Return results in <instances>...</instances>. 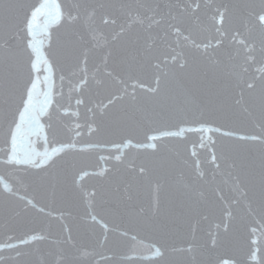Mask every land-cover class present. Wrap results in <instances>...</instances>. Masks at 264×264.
<instances>
[{"label":"snow or ice","instance_id":"obj_1","mask_svg":"<svg viewBox=\"0 0 264 264\" xmlns=\"http://www.w3.org/2000/svg\"><path fill=\"white\" fill-rule=\"evenodd\" d=\"M0 264H264V0H0Z\"/></svg>","mask_w":264,"mask_h":264},{"label":"water","instance_id":"obj_2","mask_svg":"<svg viewBox=\"0 0 264 264\" xmlns=\"http://www.w3.org/2000/svg\"><path fill=\"white\" fill-rule=\"evenodd\" d=\"M189 140H196L198 141V137L193 136L192 134H189ZM191 146V145H190ZM151 242V237L148 236L147 234H141L140 236L137 237V239L135 241H131L130 242V247L132 245H136L139 249L138 252L136 253H129L130 256H132L133 258L136 257H148L150 254L147 252L146 249H144L142 246L149 244Z\"/></svg>","mask_w":264,"mask_h":264}]
</instances>
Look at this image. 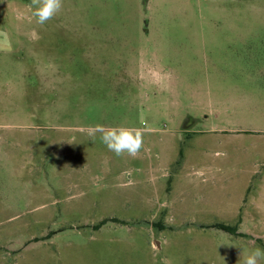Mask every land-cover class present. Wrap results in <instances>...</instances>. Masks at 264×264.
<instances>
[{
	"label": "rangeland",
	"instance_id": "rangeland-1",
	"mask_svg": "<svg viewBox=\"0 0 264 264\" xmlns=\"http://www.w3.org/2000/svg\"><path fill=\"white\" fill-rule=\"evenodd\" d=\"M35 6L0 0V264L264 248V0H62L43 25Z\"/></svg>",
	"mask_w": 264,
	"mask_h": 264
},
{
	"label": "clouds",
	"instance_id": "clouds-1",
	"mask_svg": "<svg viewBox=\"0 0 264 264\" xmlns=\"http://www.w3.org/2000/svg\"><path fill=\"white\" fill-rule=\"evenodd\" d=\"M61 3L62 0H34L36 6L31 15L37 24L43 25L57 14ZM96 132L100 133V141L116 156L127 153L135 157L143 144L142 132L132 127H105L98 124L90 135L94 136ZM262 260H264V248L257 247L243 258V264H260Z\"/></svg>",
	"mask_w": 264,
	"mask_h": 264
},
{
	"label": "trees",
	"instance_id": "trees-1",
	"mask_svg": "<svg viewBox=\"0 0 264 264\" xmlns=\"http://www.w3.org/2000/svg\"><path fill=\"white\" fill-rule=\"evenodd\" d=\"M222 228H224L228 232H233L234 231V228H231L230 226H227V225H223Z\"/></svg>",
	"mask_w": 264,
	"mask_h": 264
}]
</instances>
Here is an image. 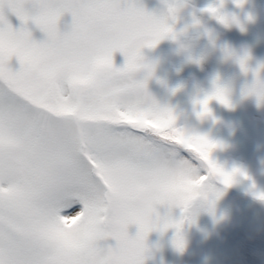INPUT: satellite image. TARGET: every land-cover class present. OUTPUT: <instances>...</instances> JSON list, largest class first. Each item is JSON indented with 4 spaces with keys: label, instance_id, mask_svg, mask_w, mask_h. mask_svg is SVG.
Wrapping results in <instances>:
<instances>
[{
    "label": "snow or ice",
    "instance_id": "1",
    "mask_svg": "<svg viewBox=\"0 0 264 264\" xmlns=\"http://www.w3.org/2000/svg\"><path fill=\"white\" fill-rule=\"evenodd\" d=\"M176 10L168 7L173 19ZM203 11L227 26L217 8ZM65 13L72 25L61 32ZM30 20L44 41L32 39ZM169 36L165 19L139 0H0V264H145L149 233L174 228L172 244L182 250L193 201L211 212L222 195L213 181L227 188L237 173L248 178L212 160L221 145L177 127L173 111L149 93L153 68L141 49ZM117 51L122 67L113 63ZM13 56L17 71L8 66ZM247 59L238 61L244 73ZM253 77L259 82V69ZM212 100L232 107L213 81L195 101L198 118L211 115ZM256 198L264 201V193ZM157 205L179 207L181 218L161 217ZM109 238L115 246L102 247Z\"/></svg>",
    "mask_w": 264,
    "mask_h": 264
},
{
    "label": "rangeland",
    "instance_id": "2",
    "mask_svg": "<svg viewBox=\"0 0 264 264\" xmlns=\"http://www.w3.org/2000/svg\"><path fill=\"white\" fill-rule=\"evenodd\" d=\"M199 6H213L215 2L226 5L233 13L232 19L222 29L213 14L203 16L195 37L171 43L169 37L162 39L154 48H142L144 62L154 64L152 77L147 81V89L157 103L170 108L177 117L176 126L193 134L207 136L221 147L211 153L210 158L225 171L239 169L248 177L237 173L233 184L225 188L219 181H213L214 188L222 193L215 200L212 211L205 202L196 205L195 224L185 222L182 234L190 243L183 256H178L172 244L175 233L169 228L164 233H149L146 244L149 253L145 264H201L205 254L211 256L210 264H264V202L256 198V193H264V106L257 107L255 98L242 97V89L251 84L253 71L259 69V77L264 79V0H244L237 7L235 0H192ZM123 3V0H121ZM144 9L164 18L173 28V18L168 15L172 0H139ZM30 9V5H26ZM249 14L254 22H248ZM5 15L13 29L21 27V22L12 13ZM72 16L65 13L58 21L61 32L69 31ZM26 27L32 39L42 42L43 33L31 20ZM247 55L244 73L239 59ZM115 67H122L124 56L113 53ZM8 66L17 71L20 64L13 56ZM143 79L144 70L137 74ZM213 81L227 89L228 98L234 108H227L216 100L209 103L211 115L198 118L199 104L213 91ZM175 90V91H174ZM203 174V173H202ZM78 206L69 209L75 215ZM161 217L170 215L172 220L181 218V209L167 205H157ZM226 212V218L222 216ZM198 229L210 232L207 239ZM136 225H129L128 233L134 236ZM100 245L115 246L109 238Z\"/></svg>",
    "mask_w": 264,
    "mask_h": 264
},
{
    "label": "clouds",
    "instance_id": "3",
    "mask_svg": "<svg viewBox=\"0 0 264 264\" xmlns=\"http://www.w3.org/2000/svg\"><path fill=\"white\" fill-rule=\"evenodd\" d=\"M242 2H244V0H242ZM241 2V3H242ZM176 7V12L175 14L177 13L180 5H174ZM241 6V5H240ZM174 14V15H175ZM169 15V14H168ZM171 17V16H170ZM227 18V17H226ZM227 21H228V18H227ZM248 22H254V17H252L250 14L248 16ZM175 33V32H174ZM177 36L178 34L175 33V39H177ZM174 39V40H175ZM153 68V71H154V67L155 65L154 64H150ZM101 69L97 68V71H100ZM242 93H244L242 95L243 98L247 99L249 97H253L255 98V101H256V105L257 107H261V106H264V79H261L259 77V82L255 83L252 81L251 84H246L243 89H242ZM260 98V103L258 104L257 103V98ZM235 106L232 105V108H234ZM259 200V199H258ZM261 202H264L262 200H259ZM198 202H204L203 200H195L193 201L192 205L190 206L189 210H188V215L190 217H192L193 219V222L191 224H195V216H196V205ZM222 216H224L226 218L227 216V213L226 212H222ZM199 231H201L204 235V238L207 239V237L210 235V232L206 229H198ZM182 237H183V241H184V246H183V249L182 250H178L176 249L175 247V250L177 252V255L178 256H183L184 253L188 250V244L190 243L188 240H186V238L184 237V235L182 234ZM210 261H211V256L209 254H205L203 257H202V261H201V264H210Z\"/></svg>",
    "mask_w": 264,
    "mask_h": 264
},
{
    "label": "water",
    "instance_id": "4",
    "mask_svg": "<svg viewBox=\"0 0 264 264\" xmlns=\"http://www.w3.org/2000/svg\"><path fill=\"white\" fill-rule=\"evenodd\" d=\"M172 5H180L177 13L175 14V26L173 31L178 34L177 39H172L169 36L171 43H176L180 38L187 37L190 34H195L199 31V23L197 16L201 13L202 8L190 4L187 0H173ZM217 10L221 13L222 16H225L226 12L224 11L223 6H217ZM183 21V23H182ZM187 21V27L185 23Z\"/></svg>",
    "mask_w": 264,
    "mask_h": 264
},
{
    "label": "flooded vegetation",
    "instance_id": "5",
    "mask_svg": "<svg viewBox=\"0 0 264 264\" xmlns=\"http://www.w3.org/2000/svg\"><path fill=\"white\" fill-rule=\"evenodd\" d=\"M189 2L190 3H192L193 5H196V4H194V2L192 1V0H189ZM223 6L224 7V11L226 12V14H224V15H226V17L228 18V23H230V21H231V19H232V16H233V13L232 12H230V11H228L229 9H227L228 7L226 6V5H224L223 3H220V2H215V4H213V6L212 7H217V6ZM197 6H199V5H197ZM201 8H202V11H201V13H199L198 14V16H197V20H198V23H199V25H200V22H201V19L200 18H202L203 16H206L207 14H211V13H209V12H207V11H203L204 9H206L207 7L206 6H200ZM218 15H221V13L218 11ZM218 20V19H217ZM219 21V20H218ZM175 22V20L173 19V23ZM182 23H183V21H182ZM220 23V22H219ZM227 23V24H228ZM175 26H177L176 24H174L173 25V27H175ZM225 25L224 24H220V26L217 28V31H218V29H219V31H220V29H222V27H224ZM184 27H187V21H186V23H185V26ZM195 35L196 34H193V35H189L187 38H183V39H188V38H190V37H195ZM181 40V39H180ZM179 40V41H180ZM178 41V42H179Z\"/></svg>",
    "mask_w": 264,
    "mask_h": 264
}]
</instances>
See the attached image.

• Exercise instructions:
Please identify every line in the rows above that contains the string "clouds" and copy each of those lines in full. Case counts when matching.

• Task result:
	"label": "clouds",
	"instance_id": "clouds-1",
    "label": "clouds",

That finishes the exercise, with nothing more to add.